【Next Permutation】cpp

題目：

Implement next permutation, which rearranges numbers into the lexicographically next greater permutation of numbers.

If such arrangement is not possible, it must rearrange it as the lowest possible order (ie, sorted in ascending order).

The replacement must be in-place, do not allocate extra memory.

Here are some examples. Inputs are in the left-hand column and its corresponding outputs are in the right-hand column.
1,2,3 → 1,3,2
3,2,1 → 1,2,3
1,1,5 → 1,5,1

代碼：

class Solution {
public:
    void nextPermutation(vector<int> &num) {
        const int len = num.size();
        if (len<2) return;
        std::vector<int>::iterator pivot=num.end();
        // find the pivot pointer
        for (std::vector<int>::iterator i = num.end()-1; i != num.begin(); --i)
        {
            if ( *i>*(i-1) )
            {
                pivot = i-1;
                break;
            }
        }
        // if the largest, directly reverse
        if ( pivot==num.end() ) 
        {
            std::reverse(num.begin(), num.end());
            return;
        }
        // else exchange the value of pivot and it's next larger element
        std::vector<int>::iterator next_larger_pivot = pivot;
        for (std::vector<int>::iterator i = num.end()-1; i != num.begin(); --i)
        {
            if ( *pivot<*i )
            {
                next_larger_pivot = i;
                break;
            }
        }
        std::swap(*pivot, *next_larger_pivot);
        // reverse the pivot's right elements
        std::reverse(pivot+1, num.end());
    }
}

Tips:

上網搜搜Next Permutation的算法，分四步：

1. 從右往左 找左比右小的左 記爲pivot

2. 從右往左 找第一個比pivot大的 記爲next_larger_pivot

3. 交換pivot與next_larger_pivot所指向的元素

4. 讓pivot右邊的元素（不包括pivot）逆序

按照上面的算法，多測測case，找找邊界條件。

注意找到pivot和next_larger_pivot以後要break退出循環。

===================================

第二次過這道題，思路已經記得比較模糊了。能作到的就是撿一遍思路，coding的過程很快。

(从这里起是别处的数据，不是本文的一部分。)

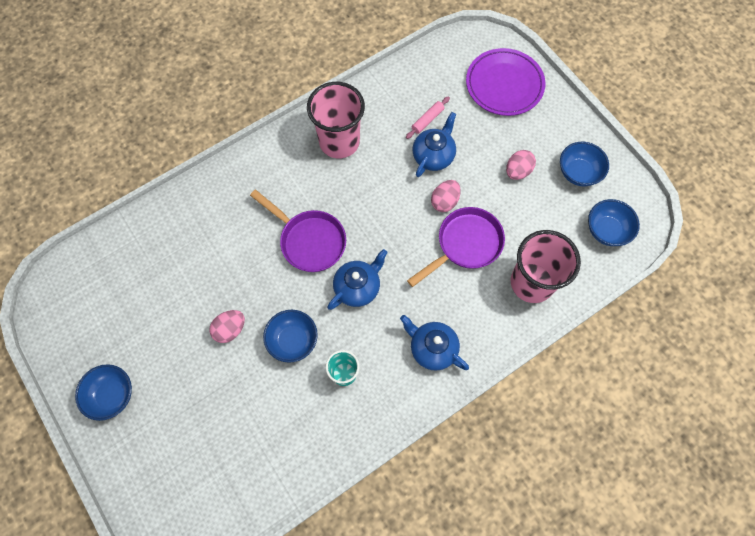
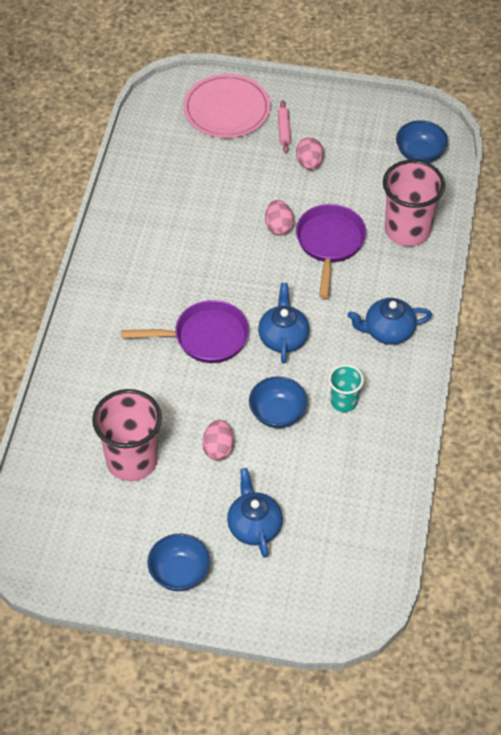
camera: 45 degrees left, 15 degrees down
(339, 142) = (142, 250): pink cup -> pink cup (132, 461)
(427, 120) = (195, 180): pink rolling pin -> pink rolling pin (284, 130)
(433, 156) = (231, 202): blue teapot -> blue teapot (254, 526)
(504, 85) = (227, 110): purple plate -> pink plate
(578, 172) = (355, 130): blue bowl -> none

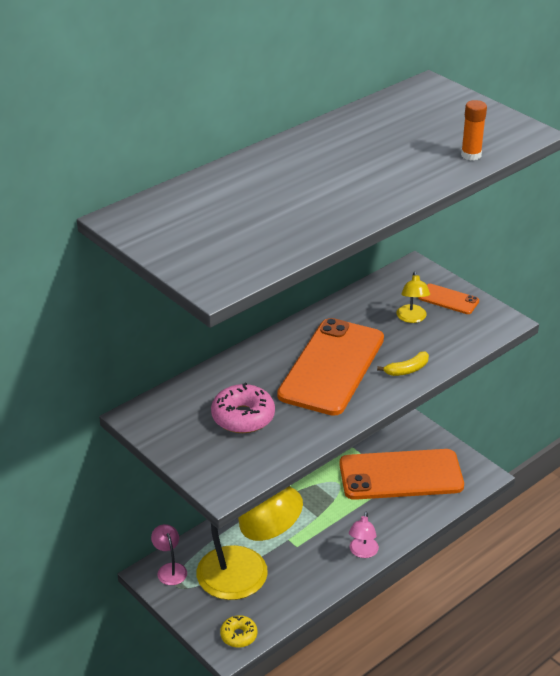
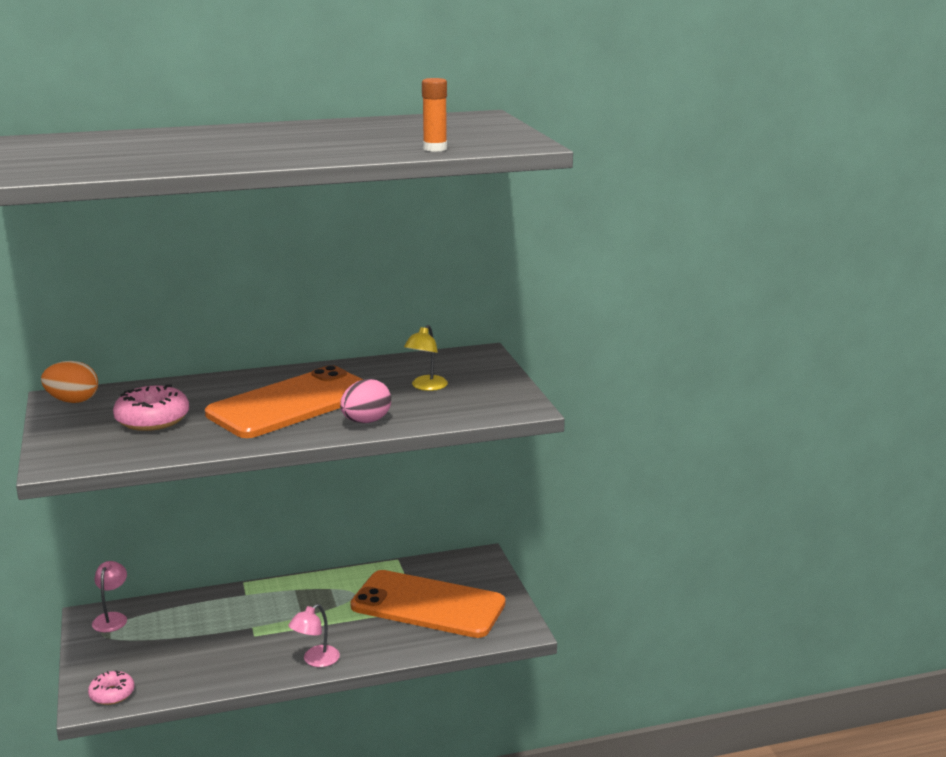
camera: 25 degrees right, 15 degrees down
(153, 416) = (73, 401): none -> orange egg
(239, 635) = (112, 694): yellow donut -> pink donut
(248, 574) = (180, 644): yellow lamp -> none
(407, 370) = (366, 421): yellow banana -> pink egg
(448, 299) = (485, 381): orange phone -> none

            // from right to left find first violate increase trend
            int pos1 = -1;
            for ( int i=nums.size()-1; i>0; --i )
            {
                if ( nums[i]>nums[i-1] )
                {
                    pos1 = i-1;
                    break;
                }
            }
            // cout << "pos1:" << pos1 << endl;
            if ( pos1==-1 ) 
            {
                std::reverse(nums.begin(), nums.end());
                return;
            }
            // from right to left find the first larger than pos1
            int pos2 = nums.size()-1;
            for ( int i=nums.size()-1; i>=0; --i )
            {
                if ( nums[i]>nums[pos1] )
                {
                    pos2 = i;
                    break;
                }
            }
            // cout << "pos2:" << pos2 << endl;
            // swap pos1 pos2
            std::swap(nums[pos1], nums[pos2]);
            // reverse from pos1's right to end
            std::reverse(nums.begin()+pos1+1, nums.end());

這個算法就是個套路，多掃幾遍記住就OK了。